The DNS cache is kept within the easy handle when curl_easy_perform is used,
or within the multi handle when the multi interface is used. It can also be
made shared between multiple easy handles using the share
interface
.

Custom addresses for hosts

Sometimes it is handy to provide “fake” addresses to real host names so that
libcurl will connect to a different address instead of one an actual name
resolve would suggest.

With the help of the
CURLOPT_RESOLVE option,
an application can pre-populate libcurl’s DNS cache with a custom address for
a given host name and port number.

To make libcurl connect to 127.0.0.1 when example.com on port 443 is
requested, an application can do:

  1. struct curl_slist *dns;
  2. dns = curl_slist_append(NULL, "example.com:443:127.0.0.1");
  3. curl_easy_setopt(curl, CURLOPT_RESOLVE, dns);

Since this puts the “fake” address into the DNS cache, it will work even when
following redirects etc.

Name server options

For libcurl built to use c-ares, there’s a few options available that offer
fine-grained control of what DNS servers to use and how. This is limited to
c-ares build purely because these are powers that are not available when the
standard system calls for name name resolving are used.

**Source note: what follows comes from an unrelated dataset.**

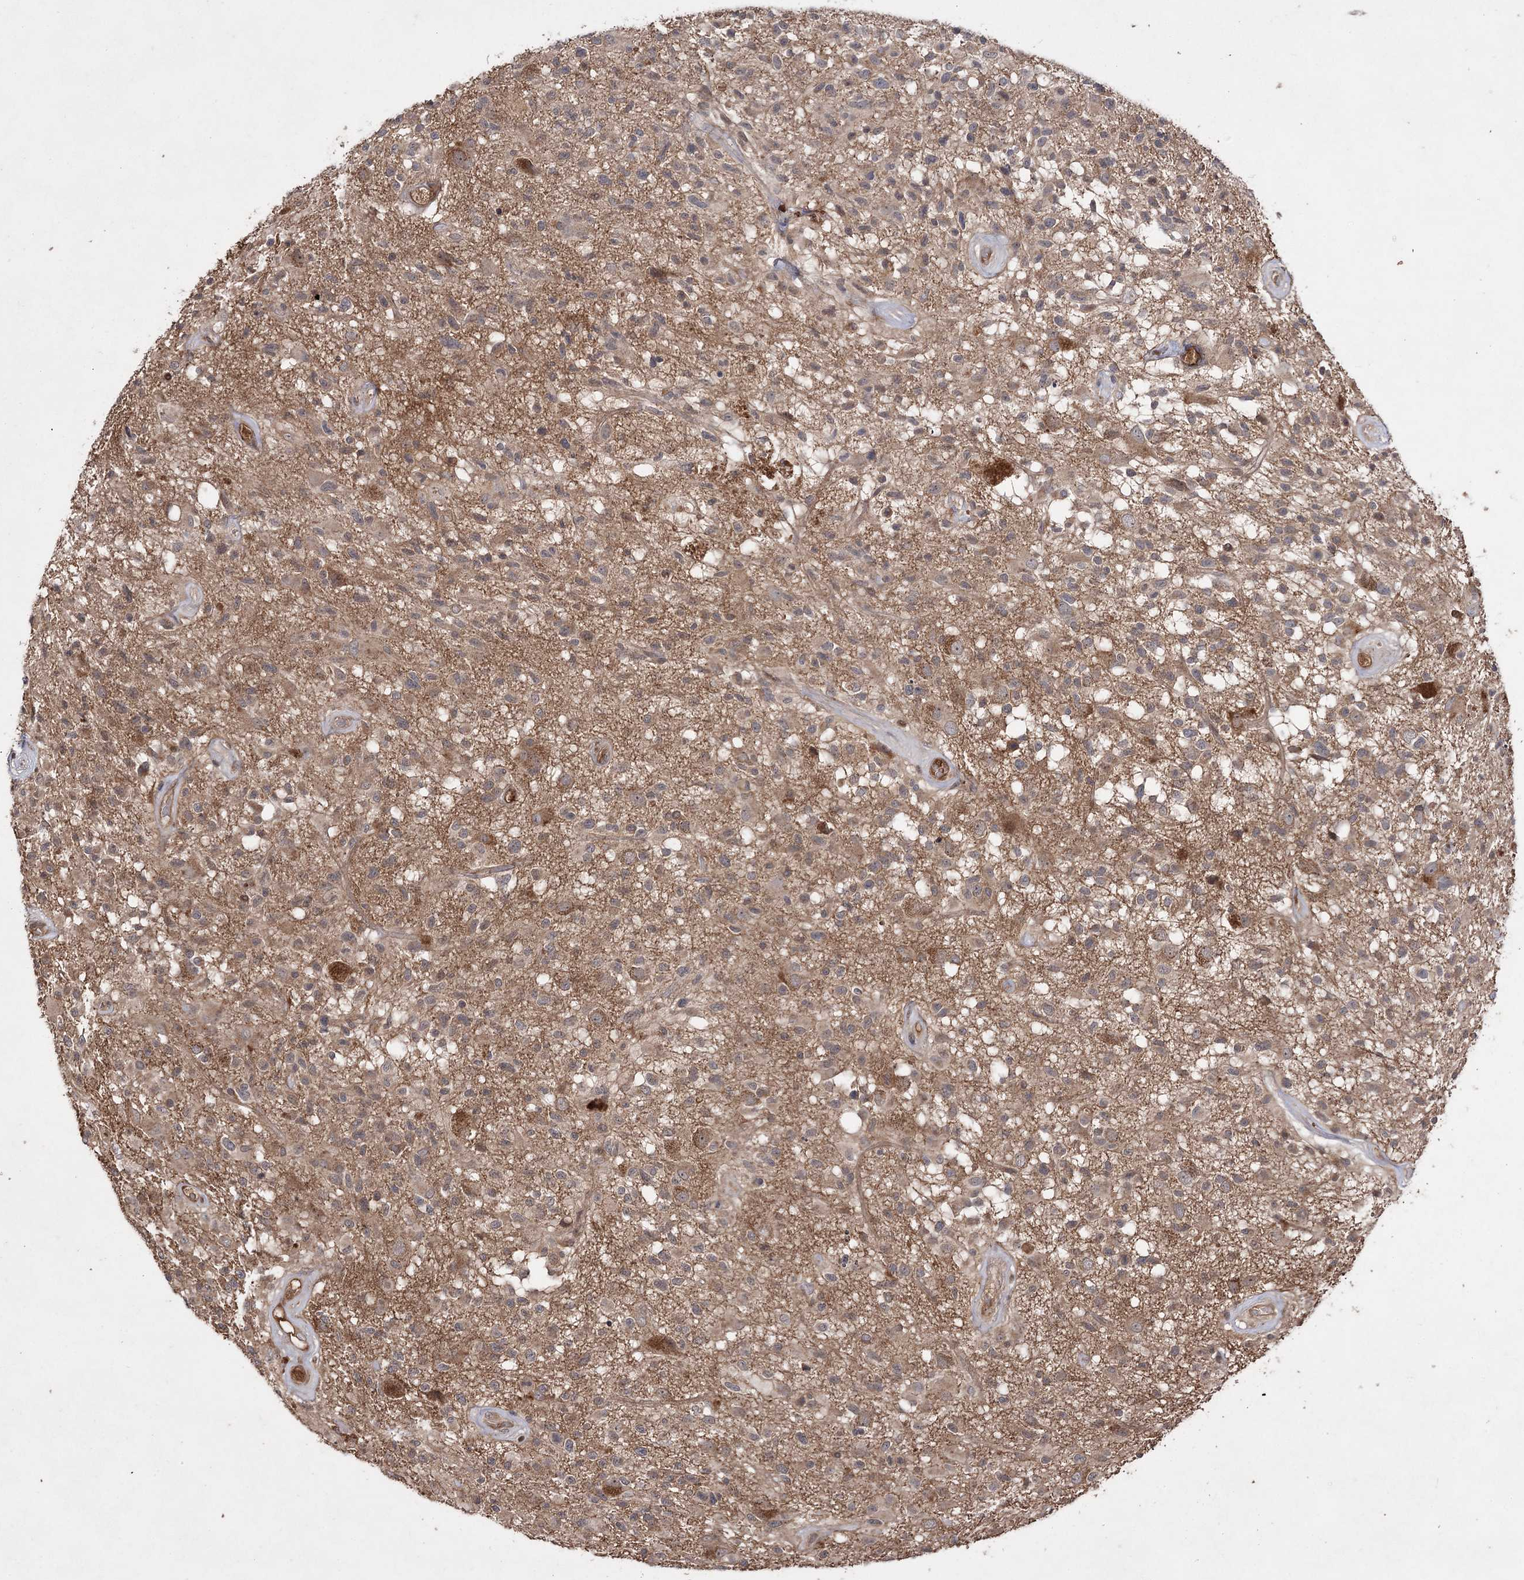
{"staining": {"intensity": "moderate", "quantity": "<25%", "location": "cytoplasmic/membranous"}, "tissue": "glioma", "cell_type": "Tumor cells", "image_type": "cancer", "snomed": [{"axis": "morphology", "description": "Glioma, malignant, High grade"}, {"axis": "morphology", "description": "Glioblastoma, NOS"}, {"axis": "topography", "description": "Brain"}], "caption": "Glioblastoma stained with immunohistochemistry (IHC) displays moderate cytoplasmic/membranous staining in about <25% of tumor cells. The protein is stained brown, and the nuclei are stained in blue (DAB IHC with brightfield microscopy, high magnification).", "gene": "FANCL", "patient": {"sex": "male", "age": 60}}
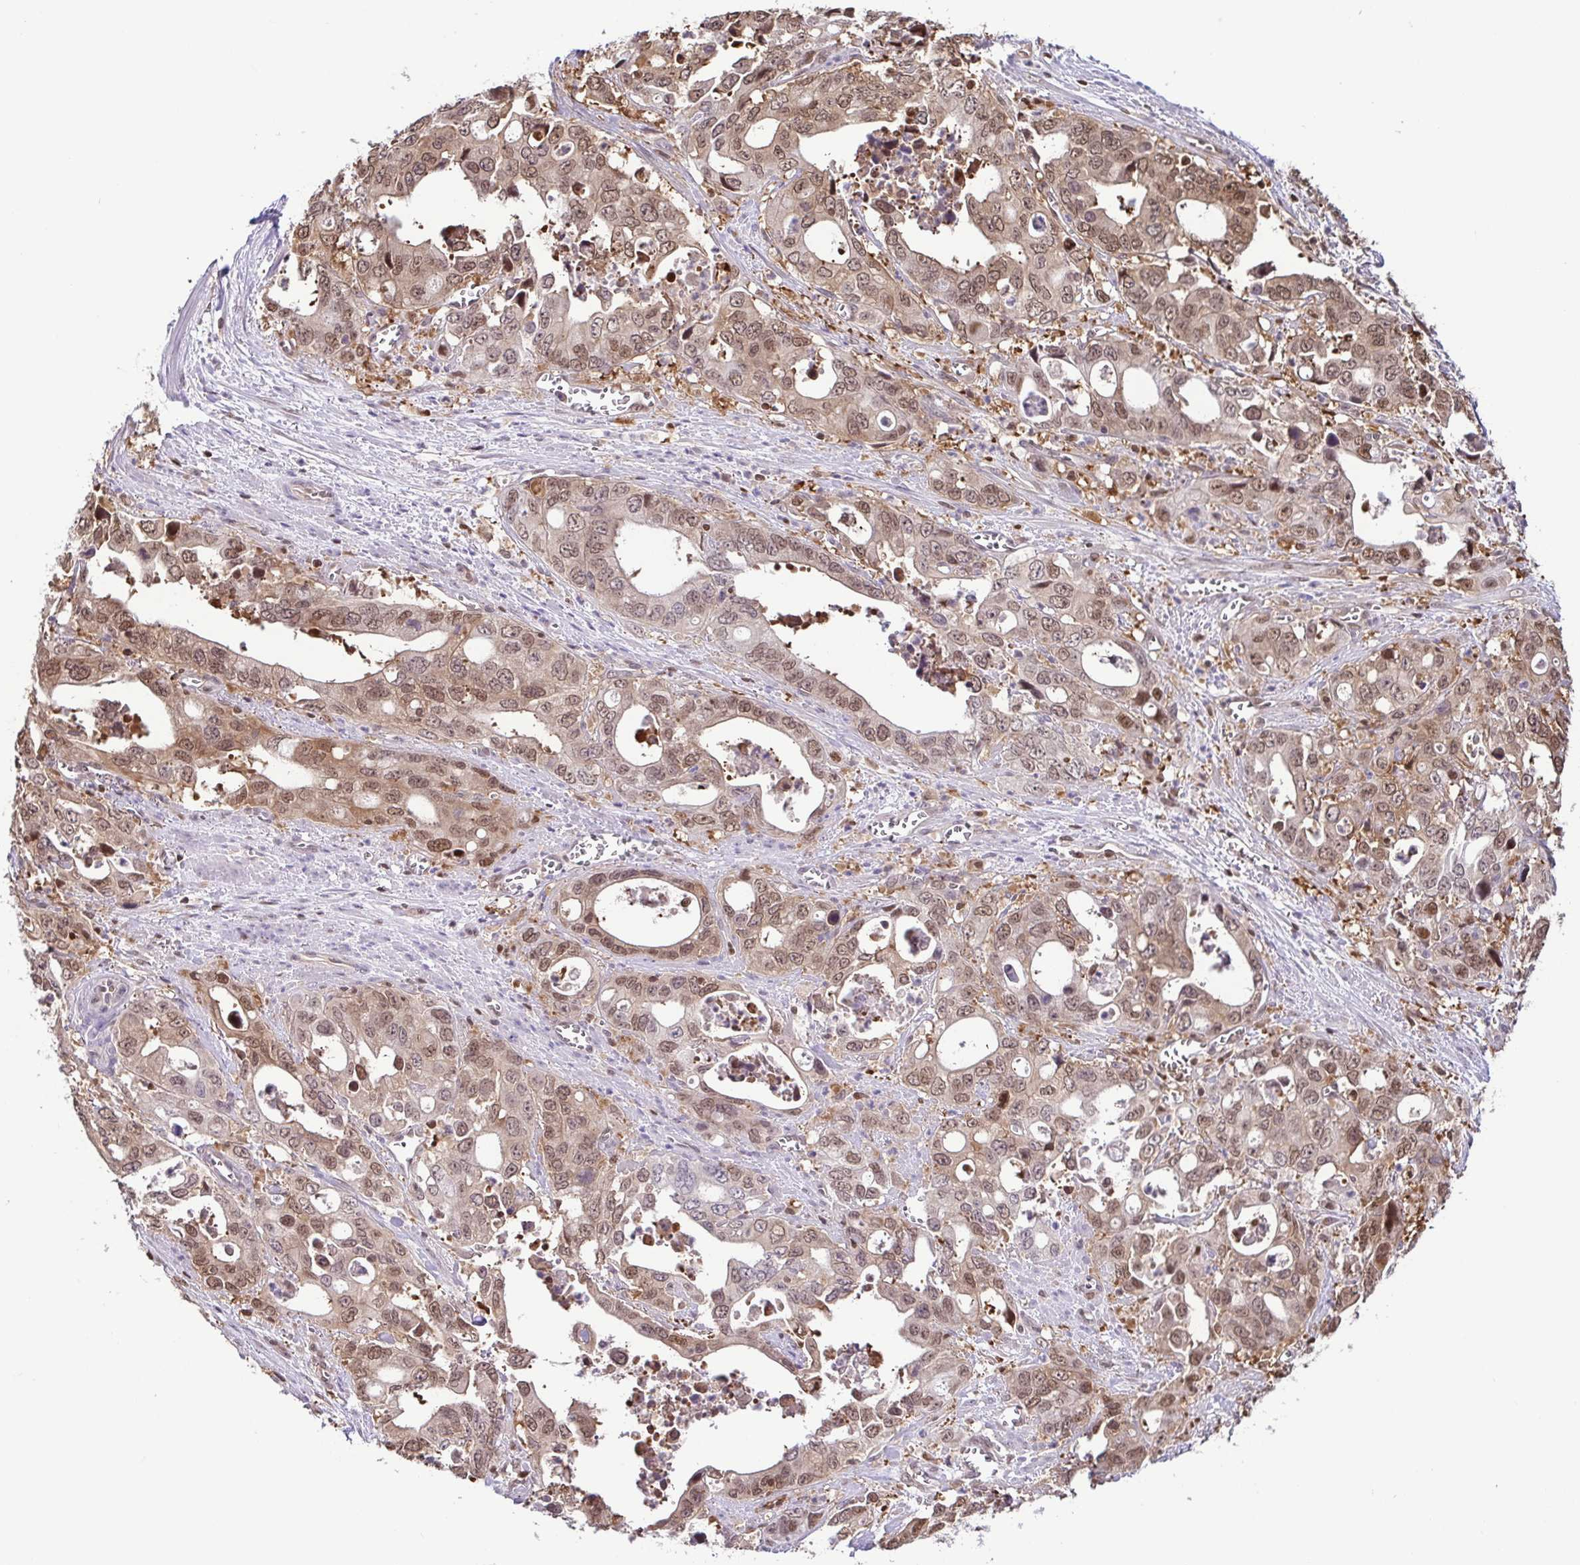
{"staining": {"intensity": "moderate", "quantity": ">75%", "location": "nuclear"}, "tissue": "stomach cancer", "cell_type": "Tumor cells", "image_type": "cancer", "snomed": [{"axis": "morphology", "description": "Adenocarcinoma, NOS"}, {"axis": "topography", "description": "Stomach, upper"}], "caption": "An image showing moderate nuclear positivity in approximately >75% of tumor cells in adenocarcinoma (stomach), as visualized by brown immunohistochemical staining.", "gene": "PSMB9", "patient": {"sex": "male", "age": 74}}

  • With CURLOPT_DNS_SERVERS, the application can select to use a set of
    dedicated DNS servers.

  • With CURLOPT_DNS_INTERFACE it can tell libcurl which network interface to speak
    DNS over instead of the default one.

  • With CURLOPT_DNS_LOCAL_IP4 and CURLOPT_DNS_LOCAL_IP6, the application
    can specify which specific network addresses to bind DNS resolves to.

Global DNS cache is bad

The is a deprecated option called CURLOPT_DNS_USE_GLOBAL_CACHE that when
enabled tells curl to use a global DNS cache. This cache has no locks and
stores data in a global context that then can be shared by all other easy
handles that also is set to use the global cache.

This option should only be used by legacy applications and you should work
on converting this over to using the share interface for sharing DNS cache the
“proper” way. This option will be removed in a future version.